The number of tokens in the input has a direct impact on the accuracy of the prediction. The model depends on contextual clues from neighboring words and sentence structure in order to capture the semantic relationships which aid classification.

Note

Tokens are the smallest units of text a machine learning model processes. While they often match entire words, models may split words into multiple tokens (e.g., subwords or characters) for better handling of rare or complex terms.

Token count

Approximate accuracy

1-5

76%

6-10

96%

11+

99%

Code Detection

Code detection is deterministic in the language identification processor. It uses a set of regular expression patterns and keywords to detect code in text but is not an exhaustive list of patterns and keywords which encompass all programming languages. The processor might not detect 100% of the code 100% of the time.

Chunking input and batch processing

The language identification processor will split inputs and responses into chunks and perform inference on these chunks in batches.

Note

Always perform empirical tests on hardware with real or representative data. Profiling is the best way to see how changing chunk and/or batch sizes impacts performance.

Chunking input

Chunk size indicates how much data from a single input is fed to the model at once. It’s driven by the underlying model constraint on maximum sequence length and task needs for context. It directly impacts memory usage per inference call and can affect latency if chunks are too large.

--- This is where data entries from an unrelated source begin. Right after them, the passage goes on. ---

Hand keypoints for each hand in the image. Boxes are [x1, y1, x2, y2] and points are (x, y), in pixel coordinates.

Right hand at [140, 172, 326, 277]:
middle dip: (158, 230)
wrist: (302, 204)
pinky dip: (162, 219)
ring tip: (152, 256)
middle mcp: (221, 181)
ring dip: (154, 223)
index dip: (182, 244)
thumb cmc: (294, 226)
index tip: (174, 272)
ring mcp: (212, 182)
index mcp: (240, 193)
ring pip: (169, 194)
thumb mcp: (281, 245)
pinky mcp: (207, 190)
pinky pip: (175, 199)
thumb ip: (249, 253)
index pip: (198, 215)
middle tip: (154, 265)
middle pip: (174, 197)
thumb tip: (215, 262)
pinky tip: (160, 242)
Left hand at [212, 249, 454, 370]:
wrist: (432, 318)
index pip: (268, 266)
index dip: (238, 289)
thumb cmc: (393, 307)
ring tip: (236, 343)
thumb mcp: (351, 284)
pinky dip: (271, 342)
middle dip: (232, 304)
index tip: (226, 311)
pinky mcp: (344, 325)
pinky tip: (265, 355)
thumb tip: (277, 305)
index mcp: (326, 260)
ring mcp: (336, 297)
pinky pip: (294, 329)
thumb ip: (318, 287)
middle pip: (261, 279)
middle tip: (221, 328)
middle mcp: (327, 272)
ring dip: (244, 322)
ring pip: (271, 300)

The maximum sequence length for the language identification processor is 512 tokens, so chunk size should not exceed 512. The lowest possible value is 1, but this would result in the underlying model being unable to reliably perform classification on input. The default chunk size in tokens is 128, this value should not be lower than 32. It is possible to override this value by setting the environment variable LANGUAGE_ID_PROCESSOR_CHUNK_SIZE: 256 in processors.f5.env.

Batch processing

Batch size determines how many separate inputs (or chunks) are processed simultaneously. Larger batch sizes can improve performance by taking advantage of parallel processing but can also saturate the GPU. The default batch size is 16. There is no upper limit on this but it must be a value greater than or equal to 1. It is possible to override this value by setting environment variables LANGUAGE_ID_PROCESSOR_BATCH_SIZE: 32 in processors.f5.env.